**Directions:**
1. Answer each of the following from the passage on the network transmit queue length:
(a) At which path under /sys can the queue length be viewed?
(b) What does TC begin to do once the default value is passed?
(c) Who gave the name "bufferbloat" to the effect of an oversized buffer?
2. Using the passage on the network transmit queue length, state in one to three sentences why exceeding the default value should very rarely happen.
3. Carry on the passage about the network transmit queue length, beginning after its final sentence.

**Excerpted text:**
The length of a band, representing the number of packet it can contain, is set to 100 by default and defined outside of TC. It's a parameter that can be set using ifconfig, and visualized in /sys:

# cat /sys/class/net/eth0/tx_queue_len
1000

Once the default value of 1000 is passed, TC will start dropping packets. This should very rarely happen because TCP makes sure to adapt its sending speed to the capacity of both systems participating in the communication (that's the role of the TCP slow start). But experiments showed that increased that limit to 10,000, or even 100,000, in some very specific cases of gigabits networks can improve the performances. I wouldn't recommend touching this value unless you really now what you are doing. Increasing a buffer size to a too large value can have very negative side effect on the quality of a connection. Jim Gettys called that bufferbloat, and we will talk about it in the last chapter.

**Entries supplied:**
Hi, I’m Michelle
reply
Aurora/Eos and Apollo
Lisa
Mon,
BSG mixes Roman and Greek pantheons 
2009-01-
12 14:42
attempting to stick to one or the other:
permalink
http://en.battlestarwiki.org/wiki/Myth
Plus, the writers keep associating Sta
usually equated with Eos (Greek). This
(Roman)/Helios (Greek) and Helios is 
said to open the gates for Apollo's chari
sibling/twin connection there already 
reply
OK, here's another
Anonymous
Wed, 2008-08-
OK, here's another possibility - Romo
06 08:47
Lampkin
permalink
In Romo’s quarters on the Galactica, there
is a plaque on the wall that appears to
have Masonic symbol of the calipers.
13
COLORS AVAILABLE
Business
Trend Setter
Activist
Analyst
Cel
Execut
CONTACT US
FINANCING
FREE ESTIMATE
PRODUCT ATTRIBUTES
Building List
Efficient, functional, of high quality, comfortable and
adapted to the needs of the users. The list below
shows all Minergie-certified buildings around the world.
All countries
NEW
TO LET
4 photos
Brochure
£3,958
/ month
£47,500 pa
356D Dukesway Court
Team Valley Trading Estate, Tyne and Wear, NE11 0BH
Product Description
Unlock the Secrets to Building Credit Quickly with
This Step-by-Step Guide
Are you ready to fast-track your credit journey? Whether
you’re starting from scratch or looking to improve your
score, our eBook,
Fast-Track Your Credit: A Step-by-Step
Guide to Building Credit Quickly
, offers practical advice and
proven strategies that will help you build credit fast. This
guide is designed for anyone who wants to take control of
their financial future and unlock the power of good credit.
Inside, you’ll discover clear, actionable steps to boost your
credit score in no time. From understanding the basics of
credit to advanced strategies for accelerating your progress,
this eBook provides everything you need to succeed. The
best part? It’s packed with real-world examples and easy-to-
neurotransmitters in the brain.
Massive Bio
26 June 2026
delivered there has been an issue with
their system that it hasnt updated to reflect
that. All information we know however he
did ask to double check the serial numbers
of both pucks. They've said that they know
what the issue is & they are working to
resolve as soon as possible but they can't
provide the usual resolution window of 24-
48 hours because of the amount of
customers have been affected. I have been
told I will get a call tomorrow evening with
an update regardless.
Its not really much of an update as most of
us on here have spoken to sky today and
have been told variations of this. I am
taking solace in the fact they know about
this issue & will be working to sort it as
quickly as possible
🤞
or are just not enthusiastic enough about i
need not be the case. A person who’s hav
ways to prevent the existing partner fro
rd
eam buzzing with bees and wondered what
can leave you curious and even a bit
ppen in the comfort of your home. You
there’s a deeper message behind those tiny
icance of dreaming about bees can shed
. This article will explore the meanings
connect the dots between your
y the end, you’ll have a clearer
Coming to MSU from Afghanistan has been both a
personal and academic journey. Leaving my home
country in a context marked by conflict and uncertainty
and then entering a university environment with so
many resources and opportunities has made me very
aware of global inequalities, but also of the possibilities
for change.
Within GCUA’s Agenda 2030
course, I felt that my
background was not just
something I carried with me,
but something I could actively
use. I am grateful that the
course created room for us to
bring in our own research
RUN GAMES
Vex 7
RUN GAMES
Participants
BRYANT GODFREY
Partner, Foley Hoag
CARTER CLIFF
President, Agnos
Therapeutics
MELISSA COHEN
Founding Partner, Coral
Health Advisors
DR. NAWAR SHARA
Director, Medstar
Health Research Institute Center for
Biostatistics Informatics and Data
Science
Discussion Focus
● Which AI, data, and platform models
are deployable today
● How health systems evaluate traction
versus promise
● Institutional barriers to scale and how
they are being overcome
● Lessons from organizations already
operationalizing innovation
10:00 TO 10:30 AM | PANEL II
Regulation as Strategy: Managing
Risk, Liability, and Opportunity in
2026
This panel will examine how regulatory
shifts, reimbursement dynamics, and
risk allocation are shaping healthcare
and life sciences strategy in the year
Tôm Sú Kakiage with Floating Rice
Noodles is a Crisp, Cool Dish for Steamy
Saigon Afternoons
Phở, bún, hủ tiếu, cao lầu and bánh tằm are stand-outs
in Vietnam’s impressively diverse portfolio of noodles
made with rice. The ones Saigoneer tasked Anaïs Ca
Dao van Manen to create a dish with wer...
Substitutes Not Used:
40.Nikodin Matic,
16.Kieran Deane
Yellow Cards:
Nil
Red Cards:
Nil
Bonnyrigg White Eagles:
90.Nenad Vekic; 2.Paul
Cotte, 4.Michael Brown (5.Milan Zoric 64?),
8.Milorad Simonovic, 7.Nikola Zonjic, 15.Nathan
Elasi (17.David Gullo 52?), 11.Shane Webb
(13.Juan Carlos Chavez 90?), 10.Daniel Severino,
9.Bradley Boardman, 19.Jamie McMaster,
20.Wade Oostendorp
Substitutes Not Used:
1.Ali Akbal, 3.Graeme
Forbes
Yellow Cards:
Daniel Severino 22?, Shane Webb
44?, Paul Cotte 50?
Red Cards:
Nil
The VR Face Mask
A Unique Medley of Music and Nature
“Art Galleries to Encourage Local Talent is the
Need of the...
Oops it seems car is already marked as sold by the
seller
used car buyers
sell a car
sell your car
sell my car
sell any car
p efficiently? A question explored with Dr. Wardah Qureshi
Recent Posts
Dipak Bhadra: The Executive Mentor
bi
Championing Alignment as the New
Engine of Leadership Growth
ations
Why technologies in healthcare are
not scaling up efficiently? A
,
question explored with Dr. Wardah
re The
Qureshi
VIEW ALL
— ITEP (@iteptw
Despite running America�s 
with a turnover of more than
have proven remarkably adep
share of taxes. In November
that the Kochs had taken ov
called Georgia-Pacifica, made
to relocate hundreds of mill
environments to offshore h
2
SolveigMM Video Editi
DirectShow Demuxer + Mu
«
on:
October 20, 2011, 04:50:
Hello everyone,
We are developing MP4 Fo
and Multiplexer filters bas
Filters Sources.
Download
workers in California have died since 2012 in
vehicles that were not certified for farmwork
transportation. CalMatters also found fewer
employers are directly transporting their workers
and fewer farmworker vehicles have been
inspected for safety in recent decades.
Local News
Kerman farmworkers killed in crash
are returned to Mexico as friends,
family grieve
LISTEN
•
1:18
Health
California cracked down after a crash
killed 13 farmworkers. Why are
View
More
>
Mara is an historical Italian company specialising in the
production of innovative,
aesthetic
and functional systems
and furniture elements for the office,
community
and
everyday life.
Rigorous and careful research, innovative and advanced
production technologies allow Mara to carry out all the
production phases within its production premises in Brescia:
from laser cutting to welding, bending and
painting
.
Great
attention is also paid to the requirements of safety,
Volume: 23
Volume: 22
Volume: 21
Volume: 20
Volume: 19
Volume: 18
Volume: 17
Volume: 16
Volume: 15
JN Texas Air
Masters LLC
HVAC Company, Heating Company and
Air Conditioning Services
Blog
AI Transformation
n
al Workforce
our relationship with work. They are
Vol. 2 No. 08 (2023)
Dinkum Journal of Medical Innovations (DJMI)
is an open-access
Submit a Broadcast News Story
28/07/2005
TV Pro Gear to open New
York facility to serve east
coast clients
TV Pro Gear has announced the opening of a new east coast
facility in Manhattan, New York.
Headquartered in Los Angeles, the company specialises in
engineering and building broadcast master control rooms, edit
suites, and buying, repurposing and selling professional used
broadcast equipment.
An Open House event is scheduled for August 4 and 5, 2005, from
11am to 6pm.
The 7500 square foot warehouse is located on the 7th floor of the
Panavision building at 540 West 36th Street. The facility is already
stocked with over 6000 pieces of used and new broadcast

**Answers to the problems:**
1.
(a) /sys/class/net/eth0/tx_queue_len
(b) It starts dropping packets.
(c) Jim Gettys

2. TCP adapts its sending speed to the capacity of both systems participating in the communication, which is the role of TCP slow start. As a result, the queue should seldom fill past its limit.

3.
Because this algorithm is classless, it is not possible to plug another scheduler after it.

- SFQ - Stochastic Fairness Queuing

Stochastic Fairness Queuing is an algorithm that shares the bandwidth without giving any privilege of any sort. The sharing is fair by being stochastic, or random if you prefer. The idea is to take a fingerprint, or hash of the packet based on its header, and to use this hash to send the packet to one of the 1024 buckets available. The buckets are send emptied in a round-robin fashion.

The main advantage of this method is that no packet will have the priority over another one. No connexion can take over the other, and everybody has to share. The repartition of the bandwidth across the packets will almost always be fair, but there are some minor limitation. The main limitation is that the hashing algorithm might produce the same result for several packets, and thus send them to the same bucket. One bucket will then fill up faster than the other, breaking the fairness of the algorithm. To mitigate this, SFQ will modify the parameters of its hashing algorithm on a regular basis, by default every 10 seconds.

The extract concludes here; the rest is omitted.